TUGAS ANDA: Salin persis bagian teks tentang IFRS di bawah ini, antara "Seiring dengan perkembangan" dan "gunakan di Indonesia.", termasuk kedua ujungnya.

KUTIPAN:
# # # # # # #

IFRS (International Financial Reporting Standard) merupakan standar pencatatan dan pelaporan akuntansi yang berlaku secara internasional yang dikeluarkan oleh International Accounting Standard Boards (IASB), sebuah lembaga internasional yang bertujuan untuk mengembangkan suatu standar akuntansi yang tinggi, dapat dimengerti, diterapkan, dan diterima secara internasional. IFRS dibuat dengan tujuan memberikan kumpulan standar penyusunan laporan keuangan perusahaan di seluruh dunia. Perusahaan dapat menghasilkan laporan keuangan yang berkualitas tinggi, dapat diperbandingkan dan transparan yang digunakan oleh investor di pasar modal dunia maupun pihak-pihak yang berkepentingan lainnya (stakeholder). Saat ini banyak negara-negara di Eropa, Asia, Afrika, Oseania dan Amerika yang menerapkan IFRS. Standar akuntansi internasional (International Accounting Standards/IAS) disusun oleh 4 organisasi utama dunia, yaitu Badan Standar Akuntansi Internasional (IASB), Komisi Masyarakat Eropa (EC), Organisasi Internasional Pasar Modal (IOSOC) dan Federasi Akuntansi Internasional (IFAC).

Seiring dengan perkembangan kegiatan ekonomi yang global menuntut adanya suatu standard akuntansi internasional yang dapat diterima dan dapat dipahami secara internasional, maka dibuatlah suatu standard internasional yaitu IFRS. Dimana tujuan dari konvergensi ini adalah agar informasi keuangan yang dihasilkan dapat diperbandingkan, mempermudah dalam melakukan analisis kompetitif dan hubungan baik dengan pelanggan, supplier, investor dan kreditor. Indonesia sebagai negara yang terus berkembang dan banyaknya transaksi internasional yang dilakukan mengharuskan Indonesia untuk melakukan konvergensi terhadap IFRS. Walaupun sampai saat ini belum semua aturan IFRS di gunakan di Indonesia.

# # # # # # #

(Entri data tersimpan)
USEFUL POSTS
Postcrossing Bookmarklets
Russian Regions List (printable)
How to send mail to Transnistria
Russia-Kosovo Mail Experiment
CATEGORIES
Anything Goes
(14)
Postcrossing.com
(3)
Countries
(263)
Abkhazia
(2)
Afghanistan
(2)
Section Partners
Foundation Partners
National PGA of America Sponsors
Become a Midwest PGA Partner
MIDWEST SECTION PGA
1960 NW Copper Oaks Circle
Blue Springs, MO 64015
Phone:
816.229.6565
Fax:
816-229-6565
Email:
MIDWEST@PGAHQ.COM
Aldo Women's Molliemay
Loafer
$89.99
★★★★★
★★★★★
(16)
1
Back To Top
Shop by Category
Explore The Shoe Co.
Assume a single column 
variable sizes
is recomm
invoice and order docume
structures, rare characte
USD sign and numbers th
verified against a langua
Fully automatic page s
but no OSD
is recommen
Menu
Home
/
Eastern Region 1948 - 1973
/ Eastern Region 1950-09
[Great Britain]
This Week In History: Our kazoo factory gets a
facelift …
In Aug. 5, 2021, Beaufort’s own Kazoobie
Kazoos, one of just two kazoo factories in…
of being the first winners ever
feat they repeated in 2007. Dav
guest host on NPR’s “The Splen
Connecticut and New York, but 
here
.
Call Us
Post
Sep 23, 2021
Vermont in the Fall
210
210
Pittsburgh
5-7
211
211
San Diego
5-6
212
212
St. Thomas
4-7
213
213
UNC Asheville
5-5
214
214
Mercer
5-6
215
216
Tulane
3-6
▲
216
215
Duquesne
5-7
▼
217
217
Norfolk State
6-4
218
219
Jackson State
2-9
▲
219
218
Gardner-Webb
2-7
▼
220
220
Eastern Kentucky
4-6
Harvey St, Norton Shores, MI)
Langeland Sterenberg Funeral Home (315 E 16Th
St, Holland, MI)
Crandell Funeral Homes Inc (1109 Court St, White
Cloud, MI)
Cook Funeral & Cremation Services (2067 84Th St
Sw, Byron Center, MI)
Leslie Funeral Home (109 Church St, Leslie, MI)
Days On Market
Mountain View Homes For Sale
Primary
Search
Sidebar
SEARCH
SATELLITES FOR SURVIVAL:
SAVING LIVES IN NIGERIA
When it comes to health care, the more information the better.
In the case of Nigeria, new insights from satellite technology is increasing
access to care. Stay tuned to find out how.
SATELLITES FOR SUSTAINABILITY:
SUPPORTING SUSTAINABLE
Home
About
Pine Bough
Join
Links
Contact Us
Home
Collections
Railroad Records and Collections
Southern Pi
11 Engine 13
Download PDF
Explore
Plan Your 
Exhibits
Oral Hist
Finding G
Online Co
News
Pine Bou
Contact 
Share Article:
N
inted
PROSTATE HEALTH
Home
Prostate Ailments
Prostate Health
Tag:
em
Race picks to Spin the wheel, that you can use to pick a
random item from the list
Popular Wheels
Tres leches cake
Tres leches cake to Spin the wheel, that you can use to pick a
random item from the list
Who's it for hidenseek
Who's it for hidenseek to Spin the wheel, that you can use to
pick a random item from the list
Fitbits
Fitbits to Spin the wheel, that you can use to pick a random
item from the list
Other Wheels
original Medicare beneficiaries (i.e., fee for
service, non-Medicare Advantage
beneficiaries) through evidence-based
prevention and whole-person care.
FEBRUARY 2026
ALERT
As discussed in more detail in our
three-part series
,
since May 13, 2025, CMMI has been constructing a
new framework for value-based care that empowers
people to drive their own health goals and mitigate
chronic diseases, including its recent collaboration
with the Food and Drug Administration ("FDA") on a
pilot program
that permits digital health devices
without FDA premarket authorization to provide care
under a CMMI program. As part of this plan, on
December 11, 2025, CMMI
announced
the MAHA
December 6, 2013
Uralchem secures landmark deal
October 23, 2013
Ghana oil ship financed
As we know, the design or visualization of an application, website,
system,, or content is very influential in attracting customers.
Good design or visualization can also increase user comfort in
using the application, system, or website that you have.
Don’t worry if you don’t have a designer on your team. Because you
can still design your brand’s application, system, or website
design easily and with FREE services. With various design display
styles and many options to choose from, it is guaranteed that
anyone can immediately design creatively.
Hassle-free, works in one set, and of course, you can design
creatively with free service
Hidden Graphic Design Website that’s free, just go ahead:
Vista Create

# # # # # # #

JAWABAN TERTULIS:
Seiring dengan perkembangan kegiatan ekonomi yang global menuntut adanya suatu standard akuntansi internasional yang dapat diterima dan dapat dipahami secara internasional, maka dibuatlah suatu standard internasional yaitu IFRS. Dimana tujuan dari konvergensi ini adalah agar informasi keuangan yang dihasilkan dapat diperbandingkan, mempermudah dalam melakukan analisis kompetitif dan hubungan baik dengan pelanggan, supplier, investor dan kreditor. Indonesia sebagai negara yang terus berkembang dan banyaknya transaksi internasional yang dilakukan mengharuskan Indonesia untuk melakukan konvergensi terhadap IFRS. Walaupun sampai saat ini belum semua aturan IFRS di gunakan di Indonesia.